Assim como em Barcelona, os moradores locais reclamam que muitos edifícios das melhores localizações de San Sebastián estão sendo tomados por hotéis e, com isso, o aluguel para os nativos está subindo e expulsando muita gente para áreas mais afastadas da cidade. 

San Sebastián tem cerca de 190 mil habitantes e foi visitada por mais de 2 milhões de turistas em 2017. 

Veneza, Itália 

Getty Images
Imagem: Getty Images

Principalmente no verão europeu, é uma tarefa bem difícil circular por muitas das estreitas vias de Veneza, por causa das legiões de viajantes que chegam diariamente à cidade a bordo de trens, aviões e navios de cruzeiro. 
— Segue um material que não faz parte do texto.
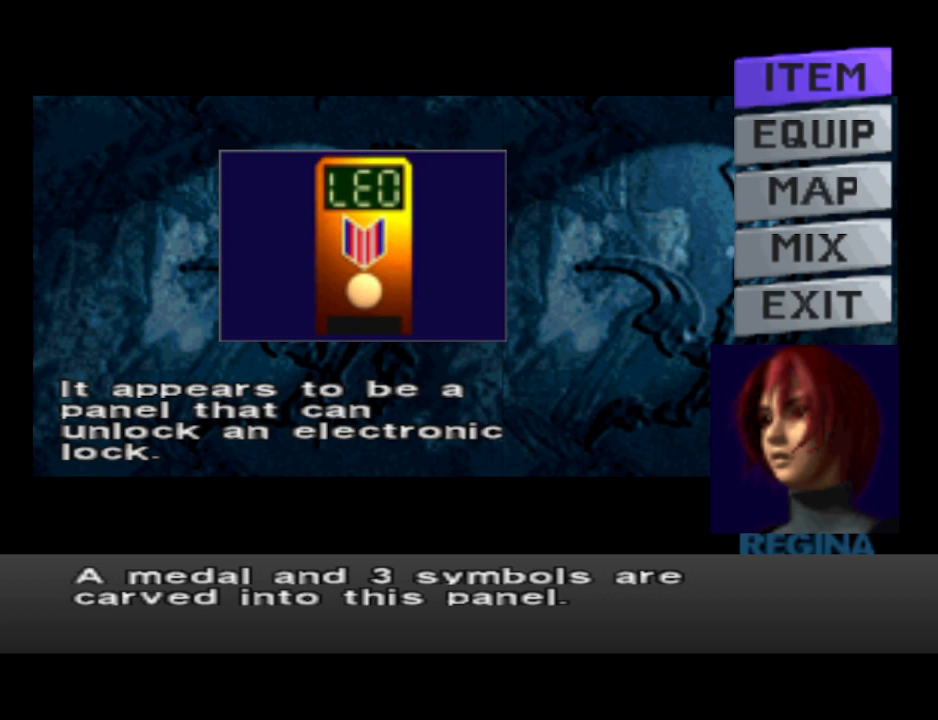
{"buttons": [], "events": []}
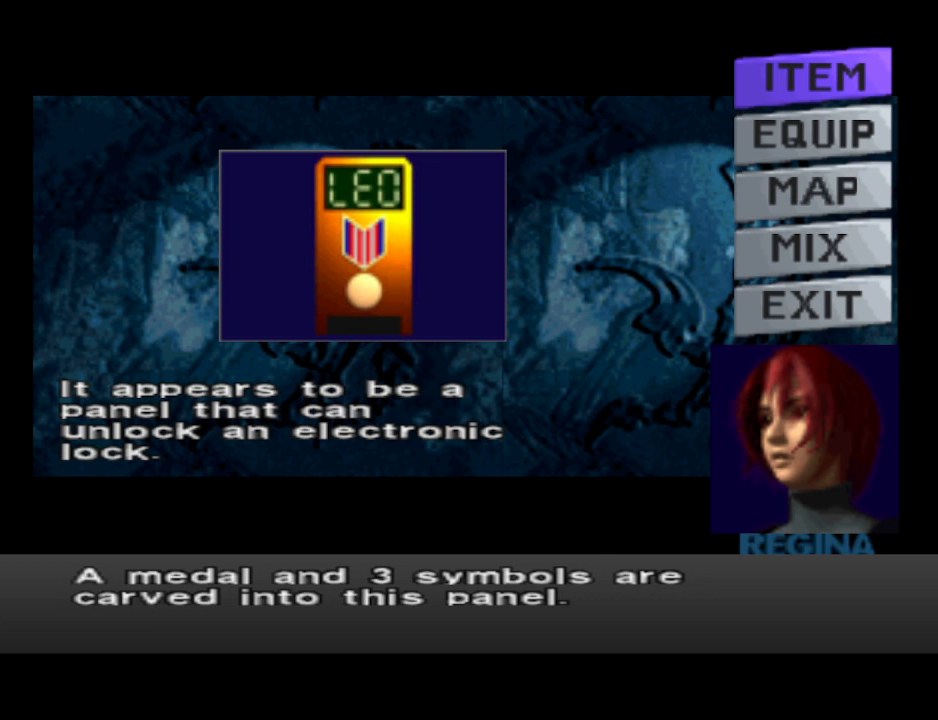
{"buttons": [], "events": []}
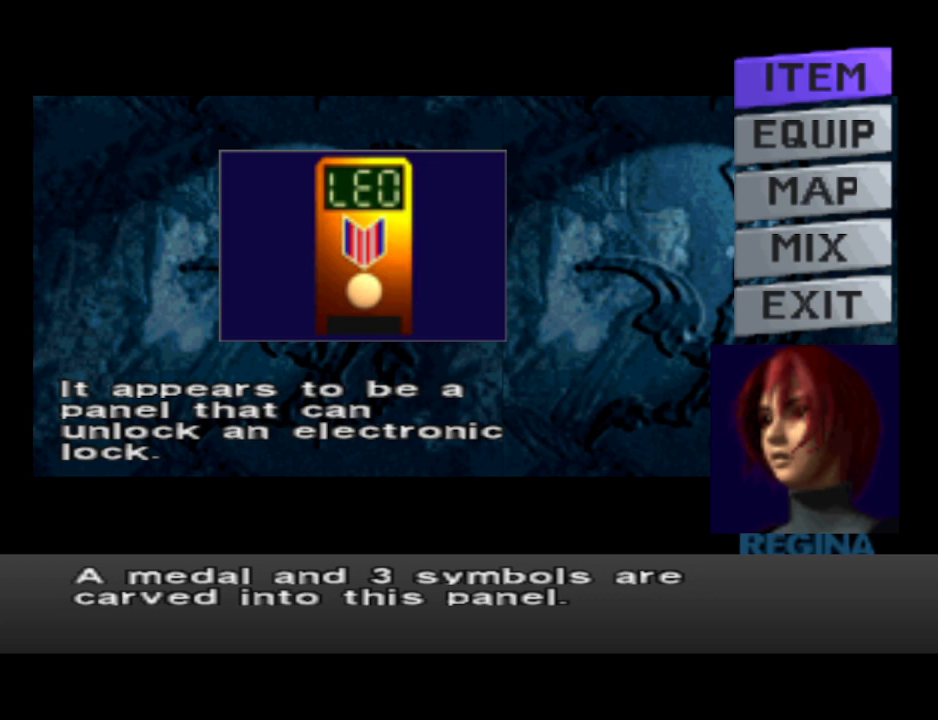
{"buttons": [], "events": []}
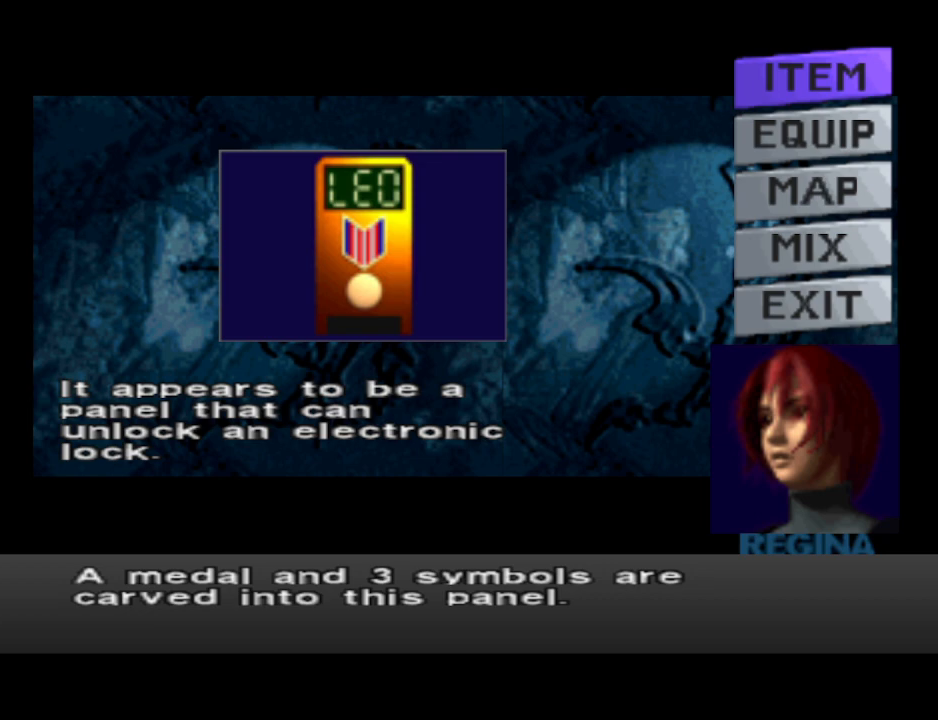
{"buttons": [], "events": []}
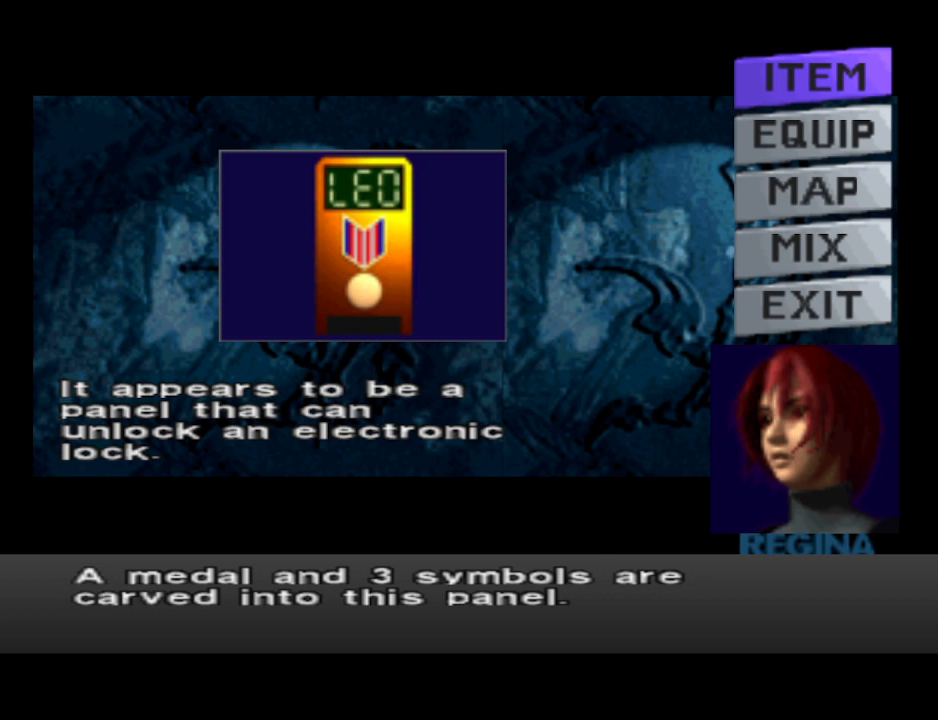
{"buttons": [], "events": []}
É um mercado altamente rentável para venezianos que trabalham com turismo, mas que tem aborrecido outros cidadãos locais.

Em abril deste ano, por exemplo, um grupo de nativos realizou um protesto para retirar postos de controle que haviam sido colocados na cidade para restringir o número de pessoas dentro de certas áreas turísticas locais. Segundo eles, a medida era um sinal de que a cidade estava se transformando em "um parque temático".  

Na pauta da manifestação, também estava o problema da moradia em Veneza: a existência de muitos estabelecimentos turísticos estaria deixando o custo dos aluguéis muitos caros para o venezianos. "Nosso prefeito quer uma cidade sem moradores. Nós não precisamos de postos de controle, mas de projetos de moradia. Veneza não é um parque temático", disse um dos manisfestantes.

Haia, Holanda

Divulgação/Mauritshuis
Imagem: Divulgação/Mauritshuis

Você é aquele turista que sonha em viajar para a Holanda só para fumar legalmente um baseado em um coffee shop? Se a resposta for sim, saiba que diversos habitantes desta nação europeia irão torcer o nariz para você.

Converse com holandeses e será possível perceber que muitos deles não gostam que pessoas visitem seu país unicamente por causa da maconha liberada, no chamado "turismo da droga".

E muitos políticos locais têm trabalhado para mudar esta realidade. Neste ano, a cidade de Haia (uma das mais importantes da Holanda) baniu o consumo de cannabis em sua região central e nos arredores de sua estação de trem. Segundo o jornal britânico "The Guardian", que entrevistou um porta-voz da prefeitura de Haia, a decisão foi motivada por reclamações de residentes da cidade, que estariam incomodados com o cheiro da fumaça da droga e o comportamento de alguns de seus usuários (que costumam, em boa parte, ser turistas).